• Problem
Gather every one of the lines below that contains the word "issues", and copy each of them out in full.
Data for the task below:
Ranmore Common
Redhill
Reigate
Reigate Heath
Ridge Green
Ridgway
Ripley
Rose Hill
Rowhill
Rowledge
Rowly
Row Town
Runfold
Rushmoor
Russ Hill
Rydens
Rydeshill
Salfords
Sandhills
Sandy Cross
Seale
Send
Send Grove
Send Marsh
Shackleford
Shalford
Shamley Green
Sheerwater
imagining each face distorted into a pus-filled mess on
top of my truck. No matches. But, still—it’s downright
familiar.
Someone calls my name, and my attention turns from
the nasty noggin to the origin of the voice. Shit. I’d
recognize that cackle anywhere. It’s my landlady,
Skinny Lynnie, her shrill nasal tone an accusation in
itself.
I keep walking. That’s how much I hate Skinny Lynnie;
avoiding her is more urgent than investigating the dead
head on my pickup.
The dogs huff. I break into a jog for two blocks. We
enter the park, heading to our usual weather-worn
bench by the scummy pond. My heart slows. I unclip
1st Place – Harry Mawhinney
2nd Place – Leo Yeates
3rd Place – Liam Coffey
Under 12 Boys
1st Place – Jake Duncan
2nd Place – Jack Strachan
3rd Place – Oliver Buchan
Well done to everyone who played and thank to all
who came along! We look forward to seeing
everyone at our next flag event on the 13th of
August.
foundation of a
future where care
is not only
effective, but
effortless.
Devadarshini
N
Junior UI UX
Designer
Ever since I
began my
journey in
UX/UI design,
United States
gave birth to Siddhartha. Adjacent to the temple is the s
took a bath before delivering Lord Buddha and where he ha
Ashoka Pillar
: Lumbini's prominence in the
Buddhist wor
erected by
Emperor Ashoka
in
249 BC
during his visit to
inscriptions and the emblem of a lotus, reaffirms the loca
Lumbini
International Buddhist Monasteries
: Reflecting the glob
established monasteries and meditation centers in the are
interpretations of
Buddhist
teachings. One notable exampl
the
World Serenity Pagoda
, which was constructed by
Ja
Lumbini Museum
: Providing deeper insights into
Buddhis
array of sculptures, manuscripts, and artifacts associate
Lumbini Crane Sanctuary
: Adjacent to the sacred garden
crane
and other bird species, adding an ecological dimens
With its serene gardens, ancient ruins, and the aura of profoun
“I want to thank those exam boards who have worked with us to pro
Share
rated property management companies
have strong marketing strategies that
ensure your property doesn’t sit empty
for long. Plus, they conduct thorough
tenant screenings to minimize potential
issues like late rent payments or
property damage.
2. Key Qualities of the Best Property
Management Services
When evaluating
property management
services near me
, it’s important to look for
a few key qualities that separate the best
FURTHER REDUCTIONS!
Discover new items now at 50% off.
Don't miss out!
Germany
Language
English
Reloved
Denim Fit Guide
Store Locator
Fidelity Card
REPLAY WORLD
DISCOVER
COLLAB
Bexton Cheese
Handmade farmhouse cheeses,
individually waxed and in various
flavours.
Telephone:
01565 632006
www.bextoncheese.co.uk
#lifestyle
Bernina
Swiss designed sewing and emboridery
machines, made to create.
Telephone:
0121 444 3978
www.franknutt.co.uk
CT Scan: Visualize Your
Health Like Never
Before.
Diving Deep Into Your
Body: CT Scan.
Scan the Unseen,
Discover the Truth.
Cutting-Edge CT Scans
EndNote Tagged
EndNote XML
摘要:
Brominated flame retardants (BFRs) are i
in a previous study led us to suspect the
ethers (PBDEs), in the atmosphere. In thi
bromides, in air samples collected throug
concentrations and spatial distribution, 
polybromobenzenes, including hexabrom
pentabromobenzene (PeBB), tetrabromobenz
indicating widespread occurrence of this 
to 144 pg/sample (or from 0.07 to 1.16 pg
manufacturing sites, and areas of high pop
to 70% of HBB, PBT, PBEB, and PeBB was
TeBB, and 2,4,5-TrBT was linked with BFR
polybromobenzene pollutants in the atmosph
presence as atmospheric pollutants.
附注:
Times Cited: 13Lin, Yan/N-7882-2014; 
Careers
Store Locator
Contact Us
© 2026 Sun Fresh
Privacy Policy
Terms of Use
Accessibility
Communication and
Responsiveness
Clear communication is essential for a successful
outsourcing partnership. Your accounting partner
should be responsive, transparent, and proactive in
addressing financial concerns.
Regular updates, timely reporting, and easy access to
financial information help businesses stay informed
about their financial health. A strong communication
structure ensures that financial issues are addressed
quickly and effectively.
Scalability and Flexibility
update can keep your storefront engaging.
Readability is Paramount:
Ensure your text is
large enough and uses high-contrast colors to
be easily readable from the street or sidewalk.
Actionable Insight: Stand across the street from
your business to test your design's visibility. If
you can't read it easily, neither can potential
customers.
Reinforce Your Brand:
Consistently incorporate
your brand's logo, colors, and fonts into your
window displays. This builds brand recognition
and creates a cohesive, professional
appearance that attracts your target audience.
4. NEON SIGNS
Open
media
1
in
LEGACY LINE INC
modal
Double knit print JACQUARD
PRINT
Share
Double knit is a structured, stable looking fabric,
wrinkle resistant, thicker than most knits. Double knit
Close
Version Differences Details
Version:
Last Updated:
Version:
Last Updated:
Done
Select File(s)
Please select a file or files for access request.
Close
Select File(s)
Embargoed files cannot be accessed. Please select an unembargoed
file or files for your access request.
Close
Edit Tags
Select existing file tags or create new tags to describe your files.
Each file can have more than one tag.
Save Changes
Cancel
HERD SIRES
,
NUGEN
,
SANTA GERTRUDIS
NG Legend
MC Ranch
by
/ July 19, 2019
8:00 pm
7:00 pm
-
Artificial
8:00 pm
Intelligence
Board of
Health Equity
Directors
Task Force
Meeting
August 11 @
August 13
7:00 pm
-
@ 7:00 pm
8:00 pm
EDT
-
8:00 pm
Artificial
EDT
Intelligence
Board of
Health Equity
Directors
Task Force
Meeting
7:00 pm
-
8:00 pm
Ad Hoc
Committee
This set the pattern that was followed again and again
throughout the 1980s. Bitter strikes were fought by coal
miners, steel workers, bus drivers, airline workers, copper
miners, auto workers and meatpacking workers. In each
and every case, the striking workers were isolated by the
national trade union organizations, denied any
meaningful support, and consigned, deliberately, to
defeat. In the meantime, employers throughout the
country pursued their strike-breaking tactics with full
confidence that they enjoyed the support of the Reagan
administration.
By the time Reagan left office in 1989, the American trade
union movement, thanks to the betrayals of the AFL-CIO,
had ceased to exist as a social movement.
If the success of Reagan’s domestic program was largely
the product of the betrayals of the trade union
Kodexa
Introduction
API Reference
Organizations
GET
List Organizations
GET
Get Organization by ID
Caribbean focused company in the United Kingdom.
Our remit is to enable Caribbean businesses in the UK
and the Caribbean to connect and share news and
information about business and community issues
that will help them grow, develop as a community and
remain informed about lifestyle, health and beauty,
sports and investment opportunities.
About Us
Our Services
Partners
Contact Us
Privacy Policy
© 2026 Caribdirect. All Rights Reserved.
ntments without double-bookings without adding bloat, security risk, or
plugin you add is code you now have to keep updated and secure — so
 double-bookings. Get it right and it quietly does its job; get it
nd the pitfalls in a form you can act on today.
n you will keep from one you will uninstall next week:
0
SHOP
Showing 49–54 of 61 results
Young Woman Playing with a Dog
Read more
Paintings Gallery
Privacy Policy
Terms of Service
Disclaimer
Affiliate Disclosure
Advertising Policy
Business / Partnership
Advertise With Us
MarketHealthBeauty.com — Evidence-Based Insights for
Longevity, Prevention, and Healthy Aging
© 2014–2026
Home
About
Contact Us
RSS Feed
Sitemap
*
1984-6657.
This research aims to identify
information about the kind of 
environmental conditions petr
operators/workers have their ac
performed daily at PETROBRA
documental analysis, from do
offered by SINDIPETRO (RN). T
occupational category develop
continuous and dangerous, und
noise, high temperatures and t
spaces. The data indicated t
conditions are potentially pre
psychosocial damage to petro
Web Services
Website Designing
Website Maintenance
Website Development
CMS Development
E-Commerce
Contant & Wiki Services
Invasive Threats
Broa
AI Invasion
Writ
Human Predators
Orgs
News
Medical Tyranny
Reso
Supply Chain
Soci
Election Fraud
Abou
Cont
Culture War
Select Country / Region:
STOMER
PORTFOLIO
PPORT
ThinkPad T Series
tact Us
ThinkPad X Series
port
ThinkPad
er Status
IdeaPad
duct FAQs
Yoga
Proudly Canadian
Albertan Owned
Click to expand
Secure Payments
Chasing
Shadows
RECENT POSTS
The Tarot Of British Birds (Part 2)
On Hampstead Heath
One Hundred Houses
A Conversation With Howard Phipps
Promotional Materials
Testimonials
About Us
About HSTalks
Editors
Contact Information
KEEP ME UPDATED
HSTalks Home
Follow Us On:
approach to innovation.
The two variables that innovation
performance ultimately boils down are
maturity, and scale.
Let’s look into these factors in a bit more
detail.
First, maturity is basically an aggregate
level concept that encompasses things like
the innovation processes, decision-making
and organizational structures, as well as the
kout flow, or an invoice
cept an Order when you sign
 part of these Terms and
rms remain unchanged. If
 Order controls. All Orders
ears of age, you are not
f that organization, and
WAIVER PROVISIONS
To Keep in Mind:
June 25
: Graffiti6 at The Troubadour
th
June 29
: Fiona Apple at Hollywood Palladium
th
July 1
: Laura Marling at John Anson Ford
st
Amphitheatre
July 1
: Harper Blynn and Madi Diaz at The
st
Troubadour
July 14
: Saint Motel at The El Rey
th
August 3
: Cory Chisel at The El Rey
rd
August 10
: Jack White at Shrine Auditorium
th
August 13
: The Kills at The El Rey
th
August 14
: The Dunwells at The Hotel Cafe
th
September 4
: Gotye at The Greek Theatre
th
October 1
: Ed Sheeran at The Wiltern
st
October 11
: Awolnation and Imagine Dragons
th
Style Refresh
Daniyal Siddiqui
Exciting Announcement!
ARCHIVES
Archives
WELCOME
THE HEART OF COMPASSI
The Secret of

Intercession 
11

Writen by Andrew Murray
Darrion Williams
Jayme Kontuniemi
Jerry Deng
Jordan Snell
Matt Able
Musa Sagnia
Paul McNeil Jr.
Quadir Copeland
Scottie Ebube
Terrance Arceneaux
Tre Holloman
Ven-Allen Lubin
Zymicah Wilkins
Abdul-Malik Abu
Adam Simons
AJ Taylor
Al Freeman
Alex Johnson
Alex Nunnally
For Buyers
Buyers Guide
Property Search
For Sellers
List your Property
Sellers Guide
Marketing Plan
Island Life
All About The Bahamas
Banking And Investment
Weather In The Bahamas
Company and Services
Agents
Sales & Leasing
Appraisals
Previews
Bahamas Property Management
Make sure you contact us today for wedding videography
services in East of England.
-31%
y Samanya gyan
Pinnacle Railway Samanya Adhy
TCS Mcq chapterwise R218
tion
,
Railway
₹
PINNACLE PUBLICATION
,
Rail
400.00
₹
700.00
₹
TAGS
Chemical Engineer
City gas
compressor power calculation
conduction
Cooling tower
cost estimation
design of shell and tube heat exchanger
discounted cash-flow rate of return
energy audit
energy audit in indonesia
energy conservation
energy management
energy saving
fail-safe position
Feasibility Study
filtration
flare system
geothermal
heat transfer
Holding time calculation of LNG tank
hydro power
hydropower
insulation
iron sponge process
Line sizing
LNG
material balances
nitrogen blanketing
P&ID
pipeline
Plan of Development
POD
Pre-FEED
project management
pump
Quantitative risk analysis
End of Data for the task.
• Result for this task
issues like late rent payments or
structure ensures that financial issues are addressed
information about business and community issues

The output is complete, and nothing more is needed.